Task prompt:
Echo back the entries from the very first line through the line containing "list Je soustava", both included, with every line reproduced without change.

Dataset entries:
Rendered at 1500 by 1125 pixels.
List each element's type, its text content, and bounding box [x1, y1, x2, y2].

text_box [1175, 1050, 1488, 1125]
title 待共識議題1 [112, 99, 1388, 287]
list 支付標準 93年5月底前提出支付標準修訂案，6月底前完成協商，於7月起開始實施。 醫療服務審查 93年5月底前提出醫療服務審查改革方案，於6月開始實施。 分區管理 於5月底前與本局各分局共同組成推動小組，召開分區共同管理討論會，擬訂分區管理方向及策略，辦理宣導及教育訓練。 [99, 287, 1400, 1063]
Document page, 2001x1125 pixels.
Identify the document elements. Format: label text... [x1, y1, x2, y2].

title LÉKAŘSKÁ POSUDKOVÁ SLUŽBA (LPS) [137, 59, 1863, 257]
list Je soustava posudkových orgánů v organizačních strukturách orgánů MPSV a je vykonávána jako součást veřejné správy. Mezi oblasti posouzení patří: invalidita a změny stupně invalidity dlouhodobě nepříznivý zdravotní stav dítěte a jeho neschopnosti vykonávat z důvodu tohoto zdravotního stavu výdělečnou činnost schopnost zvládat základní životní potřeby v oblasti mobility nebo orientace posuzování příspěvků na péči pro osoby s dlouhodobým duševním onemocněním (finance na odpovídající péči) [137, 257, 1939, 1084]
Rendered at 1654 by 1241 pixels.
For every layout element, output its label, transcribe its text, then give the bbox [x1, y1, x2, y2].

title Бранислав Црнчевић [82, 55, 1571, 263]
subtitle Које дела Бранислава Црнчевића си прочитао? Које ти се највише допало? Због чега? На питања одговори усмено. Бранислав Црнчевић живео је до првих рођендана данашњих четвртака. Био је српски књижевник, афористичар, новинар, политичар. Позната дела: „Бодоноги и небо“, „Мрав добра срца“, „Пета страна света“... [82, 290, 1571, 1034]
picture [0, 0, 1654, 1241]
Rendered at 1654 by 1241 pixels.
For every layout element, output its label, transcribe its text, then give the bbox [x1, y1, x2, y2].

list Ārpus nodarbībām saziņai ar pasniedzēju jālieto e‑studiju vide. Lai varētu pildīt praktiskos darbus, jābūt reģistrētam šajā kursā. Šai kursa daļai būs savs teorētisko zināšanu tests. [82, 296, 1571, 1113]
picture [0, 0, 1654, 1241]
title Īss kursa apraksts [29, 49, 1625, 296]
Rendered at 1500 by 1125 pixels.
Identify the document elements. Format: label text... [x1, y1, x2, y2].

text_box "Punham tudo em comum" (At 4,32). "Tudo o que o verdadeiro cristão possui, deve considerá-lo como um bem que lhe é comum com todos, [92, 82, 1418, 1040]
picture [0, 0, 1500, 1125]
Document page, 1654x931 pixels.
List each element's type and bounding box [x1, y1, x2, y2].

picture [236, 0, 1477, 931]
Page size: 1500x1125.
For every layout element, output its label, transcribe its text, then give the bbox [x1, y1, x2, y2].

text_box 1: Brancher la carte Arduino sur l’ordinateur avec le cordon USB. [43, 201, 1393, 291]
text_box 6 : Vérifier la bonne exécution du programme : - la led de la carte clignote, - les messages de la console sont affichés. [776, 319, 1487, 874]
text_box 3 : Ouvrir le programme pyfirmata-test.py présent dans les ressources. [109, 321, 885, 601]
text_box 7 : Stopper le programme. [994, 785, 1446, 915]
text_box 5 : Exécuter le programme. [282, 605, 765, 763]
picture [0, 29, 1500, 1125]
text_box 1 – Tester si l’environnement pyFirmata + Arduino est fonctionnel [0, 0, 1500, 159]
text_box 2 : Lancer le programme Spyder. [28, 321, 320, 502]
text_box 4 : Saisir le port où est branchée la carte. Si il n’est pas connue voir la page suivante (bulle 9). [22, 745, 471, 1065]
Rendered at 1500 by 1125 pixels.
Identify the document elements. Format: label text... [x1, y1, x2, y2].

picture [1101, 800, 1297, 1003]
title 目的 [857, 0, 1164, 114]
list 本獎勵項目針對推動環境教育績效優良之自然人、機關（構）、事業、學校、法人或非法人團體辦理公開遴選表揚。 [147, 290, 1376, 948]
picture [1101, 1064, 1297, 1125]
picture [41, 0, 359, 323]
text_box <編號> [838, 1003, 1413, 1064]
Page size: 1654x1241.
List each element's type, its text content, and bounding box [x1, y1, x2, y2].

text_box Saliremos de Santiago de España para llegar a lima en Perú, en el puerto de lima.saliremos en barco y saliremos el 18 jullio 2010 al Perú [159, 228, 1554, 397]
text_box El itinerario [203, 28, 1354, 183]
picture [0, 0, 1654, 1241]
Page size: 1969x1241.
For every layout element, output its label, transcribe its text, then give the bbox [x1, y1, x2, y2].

Complete answer:
Rendered at 1500 by 1125 pixels.
List each element's type, its text content, and bounding box [x1, y1, x2, y2].

text_box [1175, 1050, 1488, 1125]
title 待共識議題1 [112, 99, 1388, 287]
list 支付標準 93年5月底前提出支付標準修訂案，6月底前完成協商，於7月起開始實施。 醫療服務審查 93年5月底前提出醫療服務審查改革方案，於6月開始實施。 分區管理 於5月底前與本局各分局共同組成推動小組，召開分區共同管理討論會，擬訂分區管理方向及策略，辦理宣導及教育訓練。 [99, 287, 1400, 1063]
Document page, 2001x1125 pixels.
Identify the document elements. Format: label text... [x1, y1, x2, y2].

title LÉKAŘSKÁ POSUDKOVÁ SLUŽBA (LPS) [137, 59, 1863, 257]
list Je soustava posudkových orgánů v organizačních strukturách orgánů MPSV a je vykonávána jako součást veřejné správy. Mezi oblasti posouzení patří: invalidita a změny stupně invalidity dlouhodobě nepříznivý zdravotní stav dítěte a jeho neschopnosti vykonávat z důvodu tohoto zdravotního stavu výdělečnou činnost schopnost zvládat základní životní potřeby v oblasti mobility nebo orientace posuzování příspěvků na péči pro osoby s dlouhodobým duševním onemocněním (finance na odpovídající péči) [137, 257, 1939, 1084]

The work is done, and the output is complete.